### Task objective
In the material below, how many lines include the word "CIRCLE"? Write only the number.

### Source data
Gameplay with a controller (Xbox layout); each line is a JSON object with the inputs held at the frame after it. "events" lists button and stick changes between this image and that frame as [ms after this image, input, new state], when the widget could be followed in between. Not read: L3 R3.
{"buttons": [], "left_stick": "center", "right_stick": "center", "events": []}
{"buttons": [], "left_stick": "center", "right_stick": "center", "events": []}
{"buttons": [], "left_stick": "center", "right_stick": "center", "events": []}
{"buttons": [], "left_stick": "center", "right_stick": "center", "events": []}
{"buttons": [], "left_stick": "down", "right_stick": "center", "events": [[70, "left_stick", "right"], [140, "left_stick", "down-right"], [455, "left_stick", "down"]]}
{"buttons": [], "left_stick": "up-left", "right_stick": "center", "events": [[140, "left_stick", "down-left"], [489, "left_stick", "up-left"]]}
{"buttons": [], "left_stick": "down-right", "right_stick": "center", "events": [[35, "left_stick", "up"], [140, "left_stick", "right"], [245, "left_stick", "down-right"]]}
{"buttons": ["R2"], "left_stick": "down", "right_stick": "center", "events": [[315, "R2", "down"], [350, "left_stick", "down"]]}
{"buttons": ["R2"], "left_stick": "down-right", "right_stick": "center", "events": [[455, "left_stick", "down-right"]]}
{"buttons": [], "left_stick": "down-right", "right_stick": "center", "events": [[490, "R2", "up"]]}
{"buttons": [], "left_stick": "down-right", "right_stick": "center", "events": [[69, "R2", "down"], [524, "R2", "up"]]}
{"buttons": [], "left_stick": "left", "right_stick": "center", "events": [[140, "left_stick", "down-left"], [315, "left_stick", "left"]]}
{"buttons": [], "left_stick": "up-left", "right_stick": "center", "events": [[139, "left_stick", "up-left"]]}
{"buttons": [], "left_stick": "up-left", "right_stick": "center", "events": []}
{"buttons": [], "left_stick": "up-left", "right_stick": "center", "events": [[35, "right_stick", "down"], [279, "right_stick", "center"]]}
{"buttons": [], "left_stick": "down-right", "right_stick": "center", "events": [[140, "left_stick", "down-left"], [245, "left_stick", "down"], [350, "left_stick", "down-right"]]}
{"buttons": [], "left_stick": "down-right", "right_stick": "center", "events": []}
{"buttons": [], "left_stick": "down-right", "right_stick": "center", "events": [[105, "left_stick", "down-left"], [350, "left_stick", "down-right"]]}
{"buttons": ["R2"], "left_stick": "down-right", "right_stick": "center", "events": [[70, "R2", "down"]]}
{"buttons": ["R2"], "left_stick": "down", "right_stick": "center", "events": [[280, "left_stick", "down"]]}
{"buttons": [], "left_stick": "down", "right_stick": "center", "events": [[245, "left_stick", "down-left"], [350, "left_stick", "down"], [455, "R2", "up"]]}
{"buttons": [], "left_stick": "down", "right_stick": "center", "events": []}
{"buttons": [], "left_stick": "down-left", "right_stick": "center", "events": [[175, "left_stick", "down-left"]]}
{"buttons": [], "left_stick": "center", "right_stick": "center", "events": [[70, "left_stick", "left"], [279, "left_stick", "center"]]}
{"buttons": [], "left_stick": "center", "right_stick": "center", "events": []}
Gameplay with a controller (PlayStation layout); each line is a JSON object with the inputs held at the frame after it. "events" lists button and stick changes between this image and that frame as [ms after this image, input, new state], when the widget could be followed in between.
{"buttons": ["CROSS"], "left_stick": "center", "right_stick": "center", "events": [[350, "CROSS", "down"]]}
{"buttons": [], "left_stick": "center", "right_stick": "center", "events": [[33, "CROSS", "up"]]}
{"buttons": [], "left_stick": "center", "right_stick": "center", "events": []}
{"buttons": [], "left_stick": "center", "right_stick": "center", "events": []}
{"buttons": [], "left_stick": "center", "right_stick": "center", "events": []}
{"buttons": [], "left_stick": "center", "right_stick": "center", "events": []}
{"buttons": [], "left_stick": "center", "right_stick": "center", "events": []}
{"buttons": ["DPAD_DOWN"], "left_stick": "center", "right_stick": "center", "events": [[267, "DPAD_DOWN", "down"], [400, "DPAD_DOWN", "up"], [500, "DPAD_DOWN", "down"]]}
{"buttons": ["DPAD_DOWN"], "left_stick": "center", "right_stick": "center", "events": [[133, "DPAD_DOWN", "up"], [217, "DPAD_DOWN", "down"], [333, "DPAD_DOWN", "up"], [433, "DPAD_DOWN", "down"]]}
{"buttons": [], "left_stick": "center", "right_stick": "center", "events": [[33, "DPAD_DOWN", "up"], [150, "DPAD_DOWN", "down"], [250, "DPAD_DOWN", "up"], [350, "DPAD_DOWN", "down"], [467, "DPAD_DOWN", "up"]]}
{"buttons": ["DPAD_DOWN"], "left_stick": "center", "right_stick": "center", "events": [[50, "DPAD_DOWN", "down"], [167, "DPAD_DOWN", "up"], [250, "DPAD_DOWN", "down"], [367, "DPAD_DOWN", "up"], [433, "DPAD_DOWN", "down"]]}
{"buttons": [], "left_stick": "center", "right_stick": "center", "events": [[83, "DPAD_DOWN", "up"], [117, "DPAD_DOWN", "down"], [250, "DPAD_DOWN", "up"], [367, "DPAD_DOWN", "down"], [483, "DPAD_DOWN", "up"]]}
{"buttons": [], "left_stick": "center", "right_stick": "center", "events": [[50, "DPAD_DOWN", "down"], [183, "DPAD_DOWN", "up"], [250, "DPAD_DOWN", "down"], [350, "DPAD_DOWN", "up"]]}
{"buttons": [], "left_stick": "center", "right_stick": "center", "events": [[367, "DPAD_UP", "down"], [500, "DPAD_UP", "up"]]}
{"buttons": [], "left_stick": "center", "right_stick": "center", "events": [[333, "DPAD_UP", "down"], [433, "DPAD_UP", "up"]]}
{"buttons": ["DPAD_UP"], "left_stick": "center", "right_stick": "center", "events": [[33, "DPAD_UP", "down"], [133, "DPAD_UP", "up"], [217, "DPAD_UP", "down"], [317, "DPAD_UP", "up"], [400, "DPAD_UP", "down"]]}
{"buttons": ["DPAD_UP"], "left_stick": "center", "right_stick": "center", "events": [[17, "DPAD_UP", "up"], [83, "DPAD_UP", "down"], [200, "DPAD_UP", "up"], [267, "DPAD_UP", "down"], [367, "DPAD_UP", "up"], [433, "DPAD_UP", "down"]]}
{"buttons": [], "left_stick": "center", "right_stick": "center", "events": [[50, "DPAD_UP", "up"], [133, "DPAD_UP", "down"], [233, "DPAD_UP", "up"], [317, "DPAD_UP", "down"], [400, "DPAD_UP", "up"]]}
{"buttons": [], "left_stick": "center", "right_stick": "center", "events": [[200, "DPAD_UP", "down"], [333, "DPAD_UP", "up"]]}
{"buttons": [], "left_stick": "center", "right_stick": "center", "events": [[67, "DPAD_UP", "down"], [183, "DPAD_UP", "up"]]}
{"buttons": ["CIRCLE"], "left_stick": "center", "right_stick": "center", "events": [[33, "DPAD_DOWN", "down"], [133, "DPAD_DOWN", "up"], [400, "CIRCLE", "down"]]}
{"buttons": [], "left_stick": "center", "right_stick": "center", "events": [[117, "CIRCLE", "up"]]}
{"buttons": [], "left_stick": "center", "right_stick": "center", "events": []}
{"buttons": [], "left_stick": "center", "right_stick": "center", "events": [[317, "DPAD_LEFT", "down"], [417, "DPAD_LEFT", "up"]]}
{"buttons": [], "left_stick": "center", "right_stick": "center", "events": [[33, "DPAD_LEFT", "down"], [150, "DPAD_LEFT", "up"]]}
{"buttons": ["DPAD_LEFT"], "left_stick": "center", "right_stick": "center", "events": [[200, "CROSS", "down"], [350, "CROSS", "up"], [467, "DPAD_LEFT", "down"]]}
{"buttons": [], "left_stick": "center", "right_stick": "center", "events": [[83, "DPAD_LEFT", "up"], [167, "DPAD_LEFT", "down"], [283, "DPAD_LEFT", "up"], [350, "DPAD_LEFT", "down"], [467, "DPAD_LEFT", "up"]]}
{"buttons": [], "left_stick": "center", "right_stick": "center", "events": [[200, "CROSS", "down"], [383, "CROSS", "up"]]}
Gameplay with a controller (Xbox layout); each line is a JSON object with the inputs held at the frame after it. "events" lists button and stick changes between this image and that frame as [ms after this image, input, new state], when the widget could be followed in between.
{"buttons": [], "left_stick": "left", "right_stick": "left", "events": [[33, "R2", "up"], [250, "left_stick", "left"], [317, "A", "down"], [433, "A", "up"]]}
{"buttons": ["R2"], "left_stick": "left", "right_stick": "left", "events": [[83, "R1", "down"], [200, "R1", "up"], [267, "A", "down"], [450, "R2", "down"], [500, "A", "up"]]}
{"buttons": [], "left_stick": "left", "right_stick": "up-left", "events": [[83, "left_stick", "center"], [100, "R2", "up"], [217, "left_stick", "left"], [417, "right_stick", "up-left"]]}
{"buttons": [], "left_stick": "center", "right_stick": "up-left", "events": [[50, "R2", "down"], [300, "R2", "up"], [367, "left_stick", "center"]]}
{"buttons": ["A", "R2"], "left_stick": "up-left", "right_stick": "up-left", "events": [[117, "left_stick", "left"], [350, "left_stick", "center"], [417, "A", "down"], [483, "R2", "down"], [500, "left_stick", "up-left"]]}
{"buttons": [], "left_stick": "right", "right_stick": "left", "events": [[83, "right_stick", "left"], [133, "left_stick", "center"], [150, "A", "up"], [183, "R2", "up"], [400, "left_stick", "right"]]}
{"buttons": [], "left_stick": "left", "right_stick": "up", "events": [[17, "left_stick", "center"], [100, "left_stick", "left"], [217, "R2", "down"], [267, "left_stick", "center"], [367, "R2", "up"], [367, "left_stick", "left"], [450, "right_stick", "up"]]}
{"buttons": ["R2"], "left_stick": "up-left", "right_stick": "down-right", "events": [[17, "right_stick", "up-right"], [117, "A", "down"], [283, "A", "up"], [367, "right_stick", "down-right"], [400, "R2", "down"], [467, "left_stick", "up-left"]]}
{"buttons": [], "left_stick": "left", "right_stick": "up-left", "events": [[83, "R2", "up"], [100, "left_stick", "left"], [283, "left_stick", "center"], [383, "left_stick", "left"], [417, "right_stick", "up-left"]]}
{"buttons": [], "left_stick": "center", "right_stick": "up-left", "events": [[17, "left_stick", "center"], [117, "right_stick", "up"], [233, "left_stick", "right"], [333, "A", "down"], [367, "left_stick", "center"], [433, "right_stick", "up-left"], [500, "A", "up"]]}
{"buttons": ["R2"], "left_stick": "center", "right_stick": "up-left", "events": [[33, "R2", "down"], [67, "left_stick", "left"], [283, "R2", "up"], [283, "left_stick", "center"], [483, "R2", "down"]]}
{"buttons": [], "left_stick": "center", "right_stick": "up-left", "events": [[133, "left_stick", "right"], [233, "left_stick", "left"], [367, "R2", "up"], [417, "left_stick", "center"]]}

### Problem solution
2